Knowledge Base

Inheritance Tax

Inheritance Tax Planning

At Fairey Associates one of our key areas of advice is inheritance tax. As a nation we are all getting wealthier whilst the nil rate band has not been increased as fast by successive governments. Inheritance Tax planning is a complicated area of advice in many ways because it is multi disciplinary. Planning in this area requires good legal advice but, in order to consider the full range of options, good financial and investment advice is also of key importance.

The following article describes as clearly as possible some of the key planning strategies that you can be used to take advantage of a number of tax exemptions and products to ensure that the maximum amount of wealth is passed to the next generation, without impairing the lifestyle that you’re used to.

The Basics

As a minimum the following basic planning principles should be considered first as part of any IHT solution:

Deed of variation

If you have inherited assets within the last two years, a deed of variation can be used to remove them from the estate with immediate effect.

Nil rate band planning using an up to date will

Married couples and civil partners can leave a legacy, equivalent to the value of their individual nil rate band in their will. A discretionary trust can be used to prevent the value of one spouse's/civil partner's estate falling into the estate of the surviving spouse/civil partner. This utilises the nil rate band of the first partner to die and doesn't increase the potential IHT liability of the surviving spouse/civil partner. Such planning could provide a potential IHT saving of £124,800 (£312,000 @ 40%) based on the 2008/2009 nil rate band.

Maximising Exemptions and Pension contributions

You can reduce the value of their estate for IHT purposes by:

Access

Once the basics are in place you may well be faced with the classic IHT dilemma – you’ve got an estate worth more than the nil rate band, but can't make a gift of capital as you rely on it and/or the income arising from it.

If you face this dilemma there are two solutions which should be considered:

Loan Trust

This is a solution for those who want flexible access to a certain amount of capital.

You (the settlor) lend funds (capital) to a trust created for family members or friends to benefit from. These loaned funds (the capital) are then invested to provide an income and/or capital growth but the settlor can access the capital at any time should this be necessary.

Any income or growth arising on the investment is immediately outside of the settlors’ estate for IHT purposes as you only have access to the outstanding loan (capital).

Discounted Gift & Income Trust

This may be appropriate where you don't need access to capital, but do require a fixed income each year.

Here the settlor makes a gift of funds to a trust they've created for family members or friends to benefit from and retains an absolute right to an income. Income is paid until the settlor dies or the fund has been exhausted, which ever happens first.

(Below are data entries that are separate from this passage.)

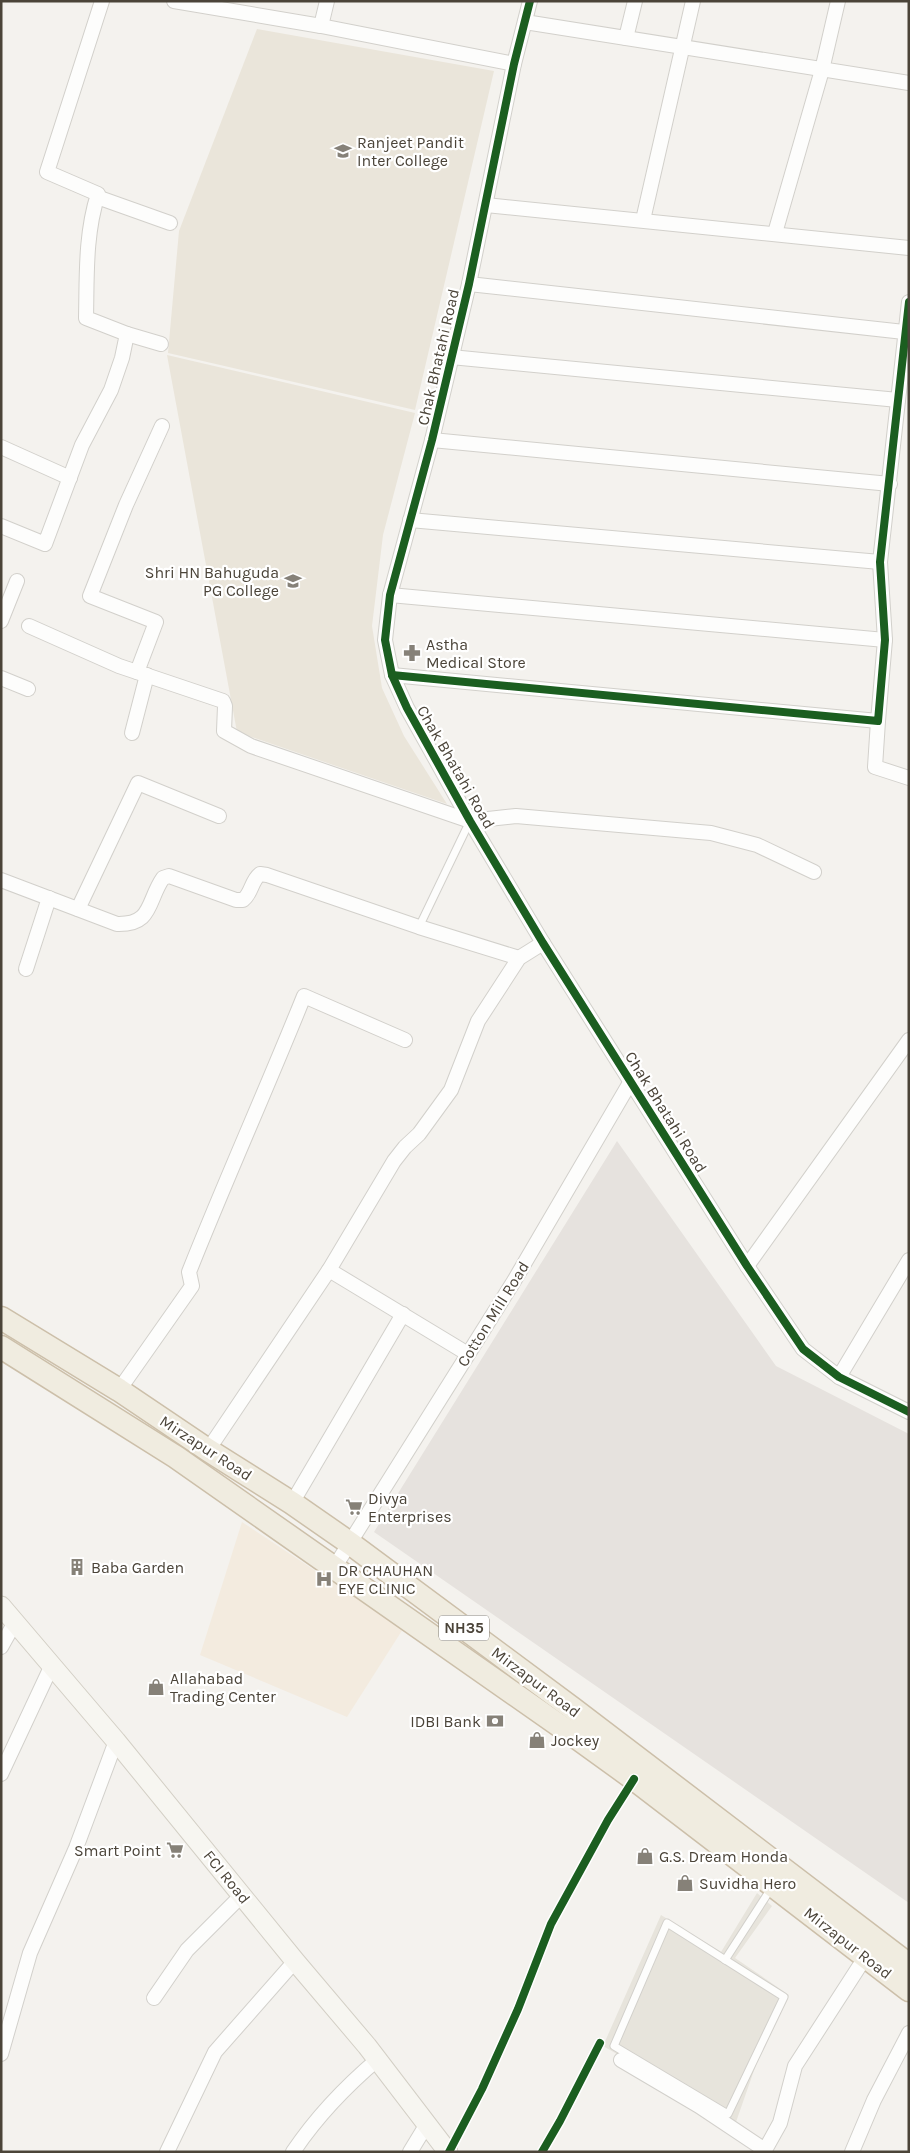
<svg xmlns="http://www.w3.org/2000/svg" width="910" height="2153" viewBox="0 0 910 2153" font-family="Karla,sans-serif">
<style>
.residential{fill:#e7e4dc}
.commercial{fill:#f3ebdf}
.industrial{fill:#e6e2de}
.education{fill:#eae5da}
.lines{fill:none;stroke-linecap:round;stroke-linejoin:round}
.service-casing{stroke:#d2d0cb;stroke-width:9}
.minor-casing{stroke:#d2d0cb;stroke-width:16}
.secondary-casing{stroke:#d3cfc5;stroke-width:21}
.trunk-casing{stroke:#ccbfa9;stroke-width:25}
.service{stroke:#fdfdfc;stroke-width:7}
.minor{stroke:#fdfdfc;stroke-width:14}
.secondary{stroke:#f7f6f1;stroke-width:19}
.trunk{stroke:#f0ece0;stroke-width:22}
.cycleway-casing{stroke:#fff;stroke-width:11}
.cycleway{stroke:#1b5e20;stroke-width:8}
.labels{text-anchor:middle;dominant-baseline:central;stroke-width:4.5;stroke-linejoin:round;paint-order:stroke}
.shield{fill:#fff;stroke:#817c74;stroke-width:1}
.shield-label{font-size:15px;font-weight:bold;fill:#4b4439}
.poi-label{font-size:16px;fill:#4b4439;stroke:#fff;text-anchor:start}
.street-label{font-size:16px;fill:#4b4439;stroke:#fff}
</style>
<rect width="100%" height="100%" fill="#f4f2ee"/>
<path class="residential" d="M 757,1893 L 772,1906 L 735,1958 L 789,1995 L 758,2059 L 736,2122 L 603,2046 L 661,1915 L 721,1952 Z"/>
<path class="commercial" d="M 242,1522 L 403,1629 L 347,1717 L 200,1655 Z"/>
<path class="industrial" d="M 617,1141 L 776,1366 L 909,1434 L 909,1903 L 374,1532 Z"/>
<g class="education">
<path d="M 257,29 L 494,71 L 415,410 L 168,353 L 179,231 Z"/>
<path d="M 167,355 L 415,413 L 383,535 L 372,626 L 382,688 L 404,736 L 447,804 L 237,732 Z"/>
</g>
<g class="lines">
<g class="service-casing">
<g id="service">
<path d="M 419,927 L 470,821"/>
<path d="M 667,1923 L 784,1997 L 728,2114 L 614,2046 Z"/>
<path d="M 725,1960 L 772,1887"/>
</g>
</g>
<g class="minor-casing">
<g id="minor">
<path d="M 174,1 L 321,26 L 514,64"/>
<path d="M 530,1 L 514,64 L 469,284 L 432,440 L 390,595 L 385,640 L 392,675 L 407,708 L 470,821 L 543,943 L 747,1266 L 803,1349 L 839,1377 L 909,1412"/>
<path d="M 525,22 L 909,83"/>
<path d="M 321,26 L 327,1"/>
<path d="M 626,38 L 635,1"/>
<path d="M 97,197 L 170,223"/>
<path d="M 486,205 L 909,248"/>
<path d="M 643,220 L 693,1"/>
<path d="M 775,233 L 822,70 L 838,1"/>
<path d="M 469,284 L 904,332"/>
<path d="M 127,334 L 161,344"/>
<path d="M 451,357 L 898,400"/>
<path d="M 432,440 L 890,484"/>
<path d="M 1,447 L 70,478"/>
<path d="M 410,520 L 880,562"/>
<path d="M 1,526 L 45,544 L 82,445 L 111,390 L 122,358 L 127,334 L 86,318 C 87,276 85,235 98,194 L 47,172 L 102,1"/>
<path d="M 390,595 L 885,640"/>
<path d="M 1,621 L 17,581"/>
<path d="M 29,626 L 119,666 L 223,701 L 225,706 L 224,731 L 251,746 L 470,821 L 516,816 L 711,833 L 757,845 L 814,872"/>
<path d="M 137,672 L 156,622 L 90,596 L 126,505 L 162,426"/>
<path d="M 392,675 L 878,721 L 885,640 L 880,562 L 909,302"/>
<path d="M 1,678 L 28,689"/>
<path d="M 878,721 L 875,767 L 909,778"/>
<path d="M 132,733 L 147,675"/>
<path d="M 1,880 L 117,924 C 153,925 147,901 163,878 L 169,876 L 236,900 L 243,900 C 252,893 251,881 260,874 L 267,875 L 419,927 L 519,958"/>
<path d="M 78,909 L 138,783 L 219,816"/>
<path d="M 26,969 L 49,898"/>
<path d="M 747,1266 L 909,1040"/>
<path d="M 329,1270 L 468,1354"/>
<path d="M 839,1377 L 909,1260"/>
<path d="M 119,1390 L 192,1286 L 189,1272 C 226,1179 267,1088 304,996 L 405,1040"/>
<path d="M 208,1450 L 329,1270 L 394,1161 L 405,1147 L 419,1134 L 451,1090 L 478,1021 L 519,958 L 543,943"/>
<path d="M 292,1503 L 403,1314"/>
<path d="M 334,1568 L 514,1281 L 631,1081"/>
<path d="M 1,1647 L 15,1622"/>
<path d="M 1,1774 L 52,1665"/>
<path d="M 154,1998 L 187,1950 L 242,1895"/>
<path d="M 1,2054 L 30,1953 L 76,1848 L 116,1741"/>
<path d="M 621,2060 L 699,2106 L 765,2150 L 780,2123 L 795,2066 L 866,1956"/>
<path d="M 167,2152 L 215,2052 L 295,1961"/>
<path d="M 293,2152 C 317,2116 345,2087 378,2059"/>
<path d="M 410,2152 L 427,2124"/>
<path d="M 852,2152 L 874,2100 L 909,2033"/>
</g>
</g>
<g class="secondary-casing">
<path id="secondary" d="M 1,1606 L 116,1741 L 295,1961 L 367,2046 L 448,2152"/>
</g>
<g class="trunk-casing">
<g id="trunk">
<path d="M 1,1318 L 119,1390 L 208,1450 L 292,1503 L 351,1544 L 572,1708 L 909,1965"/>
<path d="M 1,1347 L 176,1457 L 580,1740 L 634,1779 L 909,1990"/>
</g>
</g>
<use href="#service" class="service"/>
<use href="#minor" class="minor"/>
<use href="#secondary" class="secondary"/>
<use href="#trunk" class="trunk"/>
<g class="cycleway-casing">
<g id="cycleway">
<path d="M 530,1 L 514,64 L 469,284 L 432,440 L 390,595 L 385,640 L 392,675 L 407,708 L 470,821 L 543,943 L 747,1266 L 803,1349 L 839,1377 L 909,1412"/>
<path d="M 392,675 L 878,721 L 885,640 L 880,562 L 909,302"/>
<path d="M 449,2152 L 482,2089 L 518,2009 L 551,1924 L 608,1820 L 634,1779"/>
<path d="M 542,2152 L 560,2121 L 600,2043"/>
</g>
</g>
<use href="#cycleway" class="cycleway"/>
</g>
<defs>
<g id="school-bare" transform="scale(1.35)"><path d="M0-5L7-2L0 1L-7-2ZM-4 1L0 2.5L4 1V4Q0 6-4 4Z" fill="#868178" stroke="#fff" stroke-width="2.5" paint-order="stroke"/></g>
<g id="university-bare" transform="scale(1.35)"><path d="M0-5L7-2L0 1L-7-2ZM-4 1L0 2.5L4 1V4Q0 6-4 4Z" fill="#868178" stroke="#fff" stroke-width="2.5" paint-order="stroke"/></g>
<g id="pharmacy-bare" transform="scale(1.35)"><path d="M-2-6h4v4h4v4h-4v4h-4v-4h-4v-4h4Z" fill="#868178" stroke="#fff" stroke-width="2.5" paint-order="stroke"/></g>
<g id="supermarket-bare" transform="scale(1.35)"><path d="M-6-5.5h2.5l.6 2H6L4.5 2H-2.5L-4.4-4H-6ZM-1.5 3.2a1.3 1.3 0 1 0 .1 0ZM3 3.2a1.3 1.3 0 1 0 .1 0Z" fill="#868178" stroke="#fff" stroke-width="2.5" paint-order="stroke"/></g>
<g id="building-bare" transform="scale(1.35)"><path d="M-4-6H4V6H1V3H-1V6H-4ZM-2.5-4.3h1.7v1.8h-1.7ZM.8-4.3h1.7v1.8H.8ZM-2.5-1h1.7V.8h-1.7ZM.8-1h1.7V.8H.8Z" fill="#868178" stroke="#fff" stroke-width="2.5" paint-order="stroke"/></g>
<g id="hospital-bare" transform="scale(1.35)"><path d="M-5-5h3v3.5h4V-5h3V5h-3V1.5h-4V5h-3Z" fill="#868178" stroke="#fff" stroke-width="2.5" paint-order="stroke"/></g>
<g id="shop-bare" transform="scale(1.35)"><path d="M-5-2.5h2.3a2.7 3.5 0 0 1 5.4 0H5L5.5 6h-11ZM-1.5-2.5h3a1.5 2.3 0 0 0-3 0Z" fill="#868178" stroke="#fff" stroke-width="2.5" paint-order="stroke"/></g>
<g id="bank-bare" transform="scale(1.35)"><path d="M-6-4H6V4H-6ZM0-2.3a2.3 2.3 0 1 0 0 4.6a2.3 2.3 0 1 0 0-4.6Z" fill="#868178" stroke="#fff" stroke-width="2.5" paint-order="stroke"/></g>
</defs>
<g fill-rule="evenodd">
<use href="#school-bare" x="343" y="151"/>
<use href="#university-bare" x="293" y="581"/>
<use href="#pharmacy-bare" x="412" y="653"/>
<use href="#supermarket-bare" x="354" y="1507"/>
<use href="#building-bare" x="77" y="1567"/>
<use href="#hospital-bare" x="324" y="1579"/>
<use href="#shop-bare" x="156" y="1687"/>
<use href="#bank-bare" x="495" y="1721"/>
<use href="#shop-bare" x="537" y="1740"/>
<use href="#supermarket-bare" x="175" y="1850"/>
<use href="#shop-bare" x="645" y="1856"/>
<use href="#shop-bare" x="685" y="1883"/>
</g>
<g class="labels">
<rect class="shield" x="439" y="1615.5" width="50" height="25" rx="4"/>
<g class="shield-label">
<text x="464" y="1628">NH35</text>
</g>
<g class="poi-label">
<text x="357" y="142">Ranjeet Pandit<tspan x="357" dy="18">Inter College</tspan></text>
<text x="279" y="572" text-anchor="end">Shri HN Bahuguda<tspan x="279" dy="18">PG College</tspan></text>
<text x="426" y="644">Astha<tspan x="426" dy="18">Medical Store</tspan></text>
<text x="368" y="1498">Divya<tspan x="368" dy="18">Enterprises</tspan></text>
<text x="91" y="1567">Baba Garden</text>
<text x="338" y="1570">DR CHAUHAN<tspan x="338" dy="18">EYE CLINIC</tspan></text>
<text x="170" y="1678">Allahabad<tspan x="170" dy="18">Trading Center</tspan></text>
<text x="481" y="1721" text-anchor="end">IDBI Bank</text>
<text x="551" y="1740">Jockey</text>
<text x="161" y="1850" text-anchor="end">Smart Point</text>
<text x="659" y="1856">G.S. Dream Honda</text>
<text x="699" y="1883">Suvidha Hero</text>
</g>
<g class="street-label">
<text transform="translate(438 357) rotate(-77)">Chak Bhatahi Road</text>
<text transform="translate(456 767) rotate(60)">Chak Bhatahi Road</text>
<text transform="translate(666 1112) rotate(58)">Chak Bhatahi Road</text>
<text transform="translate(493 1314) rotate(-58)">Cotton Mill Road</text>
<text transform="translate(206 1448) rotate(33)">Mirzapur Road</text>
<text transform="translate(536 1682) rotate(37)">Mirzapur Road</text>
<text transform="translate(227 1877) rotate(51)">FCI Road</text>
<text transform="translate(848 1943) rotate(38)">Mirzapur Road</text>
</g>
</g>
<rect width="910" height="2153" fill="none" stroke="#4b4439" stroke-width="5"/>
</svg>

The value of the gift made to the trustees may also be discounted for IHT purposes depending upon the settlors’ life expectancy and the amount of income they choose to receive.

LIFETIME GIFTS

If an IHT liability remains after you’ve accessed the income or capital you need to maintain your current standard of living, you may want to take advantage of the favourable taxation of lifetime gifts. This involves you making a gift without retaining access to it, in short giving money away. You may be able to make a gift to an individual or a trust that, from an IHT perspective will be treated as either a potentially exempt transfer (PET) or a chargeable lifetime transfer (CLT).

If the gift isn't covered by an exemption, you will need to survive seven years for the value of it to fall outside their estate for IHT purposes.

ALTERNATIVE SOLUTIONS

If none of these solutions are suitable, and you are still left with an IHT liability, it may be necessary to consider alternatives.

You could take out a life insurance policy to fund for the anticipated IHT liability. Or, you may want to consider investing in assets that qualify for an IHT relief, such as business property relief and/ or agricultural property relief. For example assets such as shares in unquoted trading companies (including Alternative Investment Market (AIM) stock portfolios) would provide an inheritance tax efficient, albeit a high risk investment.